**TEXT PASSAGE**
Optionally, the database controller is further configured to receive a list from a source node of the nodes. The list includes the CDP set indicating datasets that have been changed and which nodes each data set is stored on. The database controller is further configured to determine if the dataset is stored in more than one node based on the list. The distributed database system allows the addition or removal of source nodes without disrupting the global consistency condition. When the source node is removed, the global consistency among the remaining nodes is re-evaluated. The database controller identifies and selects underutilized nodes as the preferred nodes, ensuring optimal data retrieval by choosing most suitable nodes, thereby achieving enhanced utilization and improved performance of the distributed database system.

Optionally, the database controller is further configured to determine that the dataset is only stored in the source node, and if so receive, download the dataset from the source node to the CDP node.

Optionally, the database controller is further configured to determine that a node is a preferred node by determining that the node is underutilized.

Optionally, the database controller is further configured to determine that the node is underutilized by determining that a processor and/or a memory of the node is used to a degree falling under a utilization level.

Optionally, the database controller is further configured to determine that the node is underutilized by determining that the processor and/or the memory of the node is used to a lesser degree than in the other nodes storing the same dataset. Optionally, the database controller is further configured to determine that the node is the preferred node by determining that the node has more processing power than the other nodes storing the same dataset.

Optionally, the database controller is further configured to determine that the node is the preferred node by determining that the node has more free memory than the other nodes storing the same dataset.

Optionally, the database controller is further configured to determine that the node is the preferred node by determining that the node is a close neighbour to the CDP node.

Optionally, the database controller is further configured to determine that the node is a close neighbour to the CDP node by determining that the node has fewer network hops to the CDP node than the other nodes storing the same dataset.

Optionally, the database controller is further configured to determine that the node is the preferred node by determining that the node is in a same region as the CDP node.

Optionally, the same region is a same network region as the CDP node.

Optionally, the same region is a same geographic region as the CDP node.

According to a second aspect, there is provided a method for a database controller configured to be utilized for Continuous Data Protection, CDP, for a CDP set including one or more datasets (ki, vi) in a distributed database system. The distributed database system includes one or more nodes and a CDP node. Each node is configured to store one or more data sets (ki, vi) out of the one or more data sets (ki, vi). The method includes downloading each of the datasets in the CDP set from the one or more nodes to the CDP node. The method includes determining if the dataset is stored in more than one node for each dataset. The method includes determining a preferred node if so. The method includes downloading the dataset from the preferred node to the CDP node.

**DATASET CONTENT**

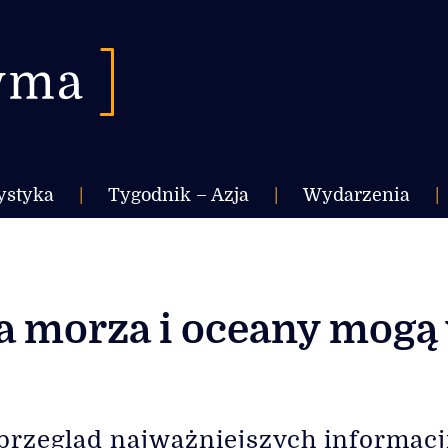
ystyka
|
Tygodnik – Azja
|
Wydarzenia
|
Na morza i oceany mogą
przegląd najważniejszych informacj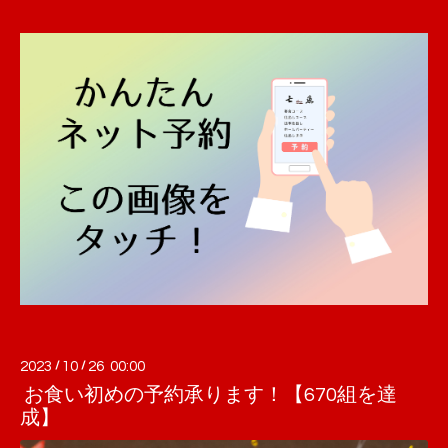
2023
/
10
/
26 00:00
お食い初めの予約承ります！【670組を達
成】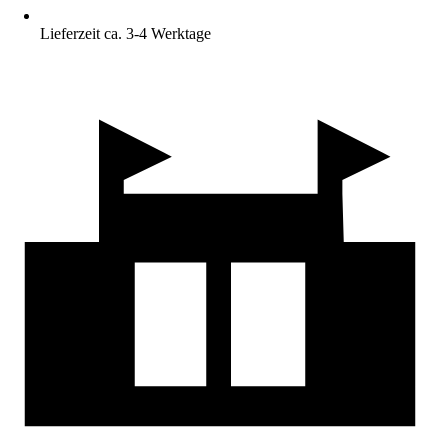
Lieferzeit ca. 3-4 Werktage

**WORK ITEM**
Please list every condition the CDP text above gives for the database controller to determine that a node is the preferred node.

**SOLVED EXERCISE**
- The node is underutilized.
- The node has more processing power than the other nodes storing the same dataset.
- The node has more free memory than the other nodes storing the same dataset.
- The node is a close neighbour to the CDP node.
- The node is in a same region as the CDP node.